After the inspector leaves slowly everyone realises the inspector was a fake. This matters a lot to Mr Birling and Mrs Birling. Their position is less likely to be affected. “Public scandal is less likely”. They won’t be portrayed as murders in the media and Mr Birling still has a good chance for a knighthood. They start to pretend nothing has happened. Mr Birling starts to say things like “By Jingo a fake”, this shows how happy he is that his position is not in danger any more. He is not the least bothered by the fact that he had some part in the death of Eva smith. He also says “They just won’t try to understand our position or to see the difference between a lot of stuff like this coming out in private and a down right public scandal”. He also wants to laugh the matter off. He is laughing when he repeats the Inspectors phrase of you helped kill her. “You’ll have a good laugh over it”, he the says, “Look at the pair of them – the famous younger generation who knew it all. And they can’t even take a joke”.
Eric and Sheila realise it doesn’t matter if the Inspector was a fake or not. They think that they cannot start “pretending” again and they did what they confessed. The real thing that matters is not to repeat the past and help people like Eva Smith, reduce their problems. J.B. Priestly is trying to say that we cannot let the younger generations make the same mistake. Every one is represented in the play and everyone can learn.

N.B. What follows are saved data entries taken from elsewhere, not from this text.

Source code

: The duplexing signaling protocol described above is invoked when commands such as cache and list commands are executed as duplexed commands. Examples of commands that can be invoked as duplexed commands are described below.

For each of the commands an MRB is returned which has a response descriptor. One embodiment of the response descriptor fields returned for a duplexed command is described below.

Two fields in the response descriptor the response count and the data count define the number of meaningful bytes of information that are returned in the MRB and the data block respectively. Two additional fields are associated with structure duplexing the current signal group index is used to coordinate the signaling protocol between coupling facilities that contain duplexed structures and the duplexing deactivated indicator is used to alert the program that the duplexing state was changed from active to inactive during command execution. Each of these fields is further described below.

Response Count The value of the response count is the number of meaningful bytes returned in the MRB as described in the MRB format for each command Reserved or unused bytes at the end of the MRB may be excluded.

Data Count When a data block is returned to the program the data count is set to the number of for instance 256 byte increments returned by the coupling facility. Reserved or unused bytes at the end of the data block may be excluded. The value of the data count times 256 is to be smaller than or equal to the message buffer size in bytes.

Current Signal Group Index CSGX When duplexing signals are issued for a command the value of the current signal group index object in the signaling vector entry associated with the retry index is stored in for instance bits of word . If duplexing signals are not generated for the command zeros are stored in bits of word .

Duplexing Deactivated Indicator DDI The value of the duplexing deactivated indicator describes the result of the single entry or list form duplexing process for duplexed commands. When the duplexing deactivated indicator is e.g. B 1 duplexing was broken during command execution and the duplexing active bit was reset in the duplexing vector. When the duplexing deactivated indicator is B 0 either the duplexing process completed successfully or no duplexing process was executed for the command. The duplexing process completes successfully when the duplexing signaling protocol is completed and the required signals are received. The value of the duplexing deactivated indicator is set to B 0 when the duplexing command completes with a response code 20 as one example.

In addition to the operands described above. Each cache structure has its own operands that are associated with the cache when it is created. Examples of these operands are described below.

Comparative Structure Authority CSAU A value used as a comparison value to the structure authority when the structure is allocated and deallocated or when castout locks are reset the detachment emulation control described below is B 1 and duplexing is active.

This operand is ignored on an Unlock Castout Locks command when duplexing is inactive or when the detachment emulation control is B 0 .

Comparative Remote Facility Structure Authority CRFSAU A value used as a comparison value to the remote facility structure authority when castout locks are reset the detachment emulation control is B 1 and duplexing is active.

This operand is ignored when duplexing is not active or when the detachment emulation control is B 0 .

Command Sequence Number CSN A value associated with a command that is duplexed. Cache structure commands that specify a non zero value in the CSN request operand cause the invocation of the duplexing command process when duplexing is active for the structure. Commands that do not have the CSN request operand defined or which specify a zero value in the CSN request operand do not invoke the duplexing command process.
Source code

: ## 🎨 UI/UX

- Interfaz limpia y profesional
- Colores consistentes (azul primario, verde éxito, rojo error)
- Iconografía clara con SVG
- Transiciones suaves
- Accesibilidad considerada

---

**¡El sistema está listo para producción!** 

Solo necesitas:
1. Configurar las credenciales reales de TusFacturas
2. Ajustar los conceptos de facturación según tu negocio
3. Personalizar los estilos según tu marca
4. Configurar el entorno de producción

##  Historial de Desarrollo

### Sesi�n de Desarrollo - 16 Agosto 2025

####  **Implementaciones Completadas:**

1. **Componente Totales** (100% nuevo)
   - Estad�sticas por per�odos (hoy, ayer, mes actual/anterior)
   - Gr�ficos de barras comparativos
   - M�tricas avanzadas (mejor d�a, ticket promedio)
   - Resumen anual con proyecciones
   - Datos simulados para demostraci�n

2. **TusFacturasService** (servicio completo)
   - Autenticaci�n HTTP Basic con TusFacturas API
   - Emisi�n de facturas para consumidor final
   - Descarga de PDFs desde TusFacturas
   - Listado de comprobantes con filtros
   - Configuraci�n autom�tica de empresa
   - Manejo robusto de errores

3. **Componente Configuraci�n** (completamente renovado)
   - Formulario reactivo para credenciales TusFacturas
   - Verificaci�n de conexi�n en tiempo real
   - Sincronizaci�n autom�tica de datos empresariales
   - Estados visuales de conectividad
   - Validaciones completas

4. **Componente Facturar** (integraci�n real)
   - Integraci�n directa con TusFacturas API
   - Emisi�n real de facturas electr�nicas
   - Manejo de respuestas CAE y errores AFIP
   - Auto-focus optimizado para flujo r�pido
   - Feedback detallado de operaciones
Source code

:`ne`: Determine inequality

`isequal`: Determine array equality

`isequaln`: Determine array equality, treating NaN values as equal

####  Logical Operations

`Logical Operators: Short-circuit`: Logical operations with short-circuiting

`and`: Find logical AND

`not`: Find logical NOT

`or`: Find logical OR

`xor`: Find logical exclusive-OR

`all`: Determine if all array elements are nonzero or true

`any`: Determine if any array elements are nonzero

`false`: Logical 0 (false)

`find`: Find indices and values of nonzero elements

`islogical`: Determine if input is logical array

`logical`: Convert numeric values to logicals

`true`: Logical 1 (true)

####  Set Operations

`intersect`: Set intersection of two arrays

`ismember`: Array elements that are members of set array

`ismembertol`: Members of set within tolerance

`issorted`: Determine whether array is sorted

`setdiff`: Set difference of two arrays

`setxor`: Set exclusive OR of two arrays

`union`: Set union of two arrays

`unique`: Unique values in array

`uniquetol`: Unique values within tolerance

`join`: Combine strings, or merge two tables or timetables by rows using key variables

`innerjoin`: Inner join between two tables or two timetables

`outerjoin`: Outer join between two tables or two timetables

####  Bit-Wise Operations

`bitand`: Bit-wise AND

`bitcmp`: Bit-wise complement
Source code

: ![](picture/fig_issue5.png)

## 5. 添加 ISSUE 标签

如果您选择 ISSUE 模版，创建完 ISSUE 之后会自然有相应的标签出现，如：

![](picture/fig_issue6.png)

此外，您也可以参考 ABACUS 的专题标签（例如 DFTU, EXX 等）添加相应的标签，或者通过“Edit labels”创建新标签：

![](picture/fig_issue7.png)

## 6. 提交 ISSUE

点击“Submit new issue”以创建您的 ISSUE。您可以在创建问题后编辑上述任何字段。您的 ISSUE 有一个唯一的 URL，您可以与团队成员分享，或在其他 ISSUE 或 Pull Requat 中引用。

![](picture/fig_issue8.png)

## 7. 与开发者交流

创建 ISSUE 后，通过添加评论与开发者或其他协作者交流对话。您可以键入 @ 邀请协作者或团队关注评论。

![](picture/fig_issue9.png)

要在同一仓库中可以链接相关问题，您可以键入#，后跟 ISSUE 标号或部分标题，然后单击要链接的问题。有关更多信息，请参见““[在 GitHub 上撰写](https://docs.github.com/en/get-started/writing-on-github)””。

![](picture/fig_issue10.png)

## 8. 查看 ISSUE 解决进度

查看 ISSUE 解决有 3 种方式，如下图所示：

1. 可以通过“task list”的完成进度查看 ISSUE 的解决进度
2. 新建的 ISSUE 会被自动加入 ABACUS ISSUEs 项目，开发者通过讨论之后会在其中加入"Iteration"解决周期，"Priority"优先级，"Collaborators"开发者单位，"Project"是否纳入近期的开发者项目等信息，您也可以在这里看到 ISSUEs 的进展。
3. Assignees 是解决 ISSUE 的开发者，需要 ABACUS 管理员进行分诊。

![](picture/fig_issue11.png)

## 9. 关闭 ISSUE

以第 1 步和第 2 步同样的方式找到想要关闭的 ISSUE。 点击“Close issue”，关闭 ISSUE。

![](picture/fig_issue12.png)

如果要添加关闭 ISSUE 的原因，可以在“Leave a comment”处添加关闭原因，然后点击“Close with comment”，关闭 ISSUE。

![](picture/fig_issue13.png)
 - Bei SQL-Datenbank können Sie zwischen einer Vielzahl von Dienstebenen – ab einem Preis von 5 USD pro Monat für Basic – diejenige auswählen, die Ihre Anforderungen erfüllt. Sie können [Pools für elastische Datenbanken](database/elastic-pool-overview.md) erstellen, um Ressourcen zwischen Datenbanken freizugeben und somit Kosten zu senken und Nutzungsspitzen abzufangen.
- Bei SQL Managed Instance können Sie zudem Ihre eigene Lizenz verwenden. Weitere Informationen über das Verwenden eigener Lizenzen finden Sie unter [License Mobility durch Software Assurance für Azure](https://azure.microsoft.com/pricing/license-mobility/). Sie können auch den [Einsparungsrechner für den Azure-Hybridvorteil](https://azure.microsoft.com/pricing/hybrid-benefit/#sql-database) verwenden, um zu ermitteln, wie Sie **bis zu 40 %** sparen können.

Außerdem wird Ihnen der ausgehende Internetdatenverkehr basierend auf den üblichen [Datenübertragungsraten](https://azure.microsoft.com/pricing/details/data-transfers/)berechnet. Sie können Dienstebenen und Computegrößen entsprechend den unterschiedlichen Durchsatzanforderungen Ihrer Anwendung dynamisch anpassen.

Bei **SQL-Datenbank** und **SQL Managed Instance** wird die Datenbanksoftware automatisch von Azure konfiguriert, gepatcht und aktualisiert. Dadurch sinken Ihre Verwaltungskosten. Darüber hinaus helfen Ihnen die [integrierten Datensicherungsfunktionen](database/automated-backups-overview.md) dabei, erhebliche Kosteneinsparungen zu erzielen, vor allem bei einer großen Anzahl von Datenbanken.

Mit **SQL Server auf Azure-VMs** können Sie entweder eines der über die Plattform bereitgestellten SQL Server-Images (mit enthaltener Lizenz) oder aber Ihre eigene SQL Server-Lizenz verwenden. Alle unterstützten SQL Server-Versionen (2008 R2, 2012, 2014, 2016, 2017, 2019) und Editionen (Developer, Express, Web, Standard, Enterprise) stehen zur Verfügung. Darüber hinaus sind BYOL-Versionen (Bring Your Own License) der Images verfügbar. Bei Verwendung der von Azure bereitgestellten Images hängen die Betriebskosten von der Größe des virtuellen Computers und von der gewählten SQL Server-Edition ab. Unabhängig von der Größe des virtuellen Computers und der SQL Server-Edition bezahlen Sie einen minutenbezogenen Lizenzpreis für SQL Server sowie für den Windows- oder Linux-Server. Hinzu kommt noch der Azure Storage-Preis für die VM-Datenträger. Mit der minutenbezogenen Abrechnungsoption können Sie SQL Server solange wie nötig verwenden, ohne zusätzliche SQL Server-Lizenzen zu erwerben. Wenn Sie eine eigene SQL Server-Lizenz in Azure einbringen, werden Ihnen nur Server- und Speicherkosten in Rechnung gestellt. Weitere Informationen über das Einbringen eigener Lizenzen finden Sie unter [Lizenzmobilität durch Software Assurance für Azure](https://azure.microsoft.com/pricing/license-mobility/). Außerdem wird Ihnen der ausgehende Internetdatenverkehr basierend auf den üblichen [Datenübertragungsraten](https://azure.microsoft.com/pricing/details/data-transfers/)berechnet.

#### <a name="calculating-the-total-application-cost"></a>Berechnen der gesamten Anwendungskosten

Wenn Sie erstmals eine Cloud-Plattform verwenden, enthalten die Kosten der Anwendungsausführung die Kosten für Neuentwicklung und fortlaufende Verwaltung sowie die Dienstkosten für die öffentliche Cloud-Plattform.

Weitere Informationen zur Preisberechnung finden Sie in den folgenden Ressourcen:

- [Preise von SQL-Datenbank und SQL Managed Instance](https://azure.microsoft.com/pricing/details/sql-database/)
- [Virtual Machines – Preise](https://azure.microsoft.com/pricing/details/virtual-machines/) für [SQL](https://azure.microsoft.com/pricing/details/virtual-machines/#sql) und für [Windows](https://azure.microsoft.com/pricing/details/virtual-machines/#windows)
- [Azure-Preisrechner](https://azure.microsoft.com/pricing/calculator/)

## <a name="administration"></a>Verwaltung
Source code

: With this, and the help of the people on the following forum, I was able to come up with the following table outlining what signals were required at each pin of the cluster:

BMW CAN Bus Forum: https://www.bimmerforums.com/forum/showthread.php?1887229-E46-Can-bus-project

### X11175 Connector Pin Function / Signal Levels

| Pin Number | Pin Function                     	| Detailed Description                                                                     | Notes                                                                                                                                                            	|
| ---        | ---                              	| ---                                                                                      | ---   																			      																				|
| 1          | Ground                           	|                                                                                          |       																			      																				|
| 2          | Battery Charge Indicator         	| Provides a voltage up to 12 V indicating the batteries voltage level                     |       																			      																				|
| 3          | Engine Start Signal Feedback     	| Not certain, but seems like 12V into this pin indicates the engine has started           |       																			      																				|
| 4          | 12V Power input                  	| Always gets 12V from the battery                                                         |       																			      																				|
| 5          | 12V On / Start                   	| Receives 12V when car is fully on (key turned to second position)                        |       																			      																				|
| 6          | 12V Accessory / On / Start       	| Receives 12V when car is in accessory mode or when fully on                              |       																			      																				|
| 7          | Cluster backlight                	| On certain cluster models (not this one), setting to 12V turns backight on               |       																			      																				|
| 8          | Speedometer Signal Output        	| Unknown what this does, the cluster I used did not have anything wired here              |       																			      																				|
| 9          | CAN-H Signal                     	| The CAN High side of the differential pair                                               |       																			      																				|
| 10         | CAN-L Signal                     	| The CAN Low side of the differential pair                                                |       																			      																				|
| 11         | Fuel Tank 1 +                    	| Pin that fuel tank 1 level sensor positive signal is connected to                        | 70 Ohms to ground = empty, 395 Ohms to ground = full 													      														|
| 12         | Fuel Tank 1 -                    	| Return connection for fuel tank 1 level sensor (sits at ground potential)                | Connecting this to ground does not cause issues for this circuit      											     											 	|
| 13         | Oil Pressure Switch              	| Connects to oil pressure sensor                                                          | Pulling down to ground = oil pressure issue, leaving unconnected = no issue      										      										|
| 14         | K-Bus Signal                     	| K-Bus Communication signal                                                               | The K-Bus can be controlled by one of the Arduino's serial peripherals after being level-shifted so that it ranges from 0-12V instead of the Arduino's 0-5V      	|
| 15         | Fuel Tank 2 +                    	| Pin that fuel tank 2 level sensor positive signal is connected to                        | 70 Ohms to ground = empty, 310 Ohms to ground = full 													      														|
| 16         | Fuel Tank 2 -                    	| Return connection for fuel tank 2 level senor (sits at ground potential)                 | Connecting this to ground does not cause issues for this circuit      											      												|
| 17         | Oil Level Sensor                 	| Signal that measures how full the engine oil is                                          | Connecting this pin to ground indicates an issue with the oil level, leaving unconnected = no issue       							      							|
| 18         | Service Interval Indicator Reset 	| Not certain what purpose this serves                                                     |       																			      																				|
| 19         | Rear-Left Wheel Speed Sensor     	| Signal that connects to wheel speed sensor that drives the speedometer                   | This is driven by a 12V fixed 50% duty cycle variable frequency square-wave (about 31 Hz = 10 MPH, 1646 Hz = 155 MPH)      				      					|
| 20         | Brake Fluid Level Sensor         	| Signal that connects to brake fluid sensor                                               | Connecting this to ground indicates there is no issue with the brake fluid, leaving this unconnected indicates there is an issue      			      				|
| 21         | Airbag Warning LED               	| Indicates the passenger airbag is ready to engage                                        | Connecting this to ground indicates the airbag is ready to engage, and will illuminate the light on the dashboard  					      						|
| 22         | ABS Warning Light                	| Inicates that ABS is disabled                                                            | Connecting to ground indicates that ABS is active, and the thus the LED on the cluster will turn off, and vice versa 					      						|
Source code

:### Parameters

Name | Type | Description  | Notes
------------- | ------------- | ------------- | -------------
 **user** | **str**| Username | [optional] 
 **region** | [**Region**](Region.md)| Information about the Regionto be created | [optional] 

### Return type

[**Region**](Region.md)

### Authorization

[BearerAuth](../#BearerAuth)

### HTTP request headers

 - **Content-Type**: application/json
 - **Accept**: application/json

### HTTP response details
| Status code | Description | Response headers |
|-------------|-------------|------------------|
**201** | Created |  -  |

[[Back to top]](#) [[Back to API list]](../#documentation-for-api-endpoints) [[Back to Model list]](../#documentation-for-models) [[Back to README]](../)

J.B. Priestly message is that “we are part of one body caring for each other carrying responsibilities if one part is hurt then everyone suffers. We can’t ignore our responsibilities.
The Inspector is J.B. Priestly speaking to his audience. The Inspector comes in at a happy time, takes everyone into account and leaving making everyone feeling guilty but only changing Eric and Sheila. After his departure they realise he was a hoax. They calm down and pretend nothings happened but because this is a cycle and they could have hurt more than one Eva Smith, the audience are left guessing as another inspector visits them for the same reason. This suggests they are guilty for more than one crime.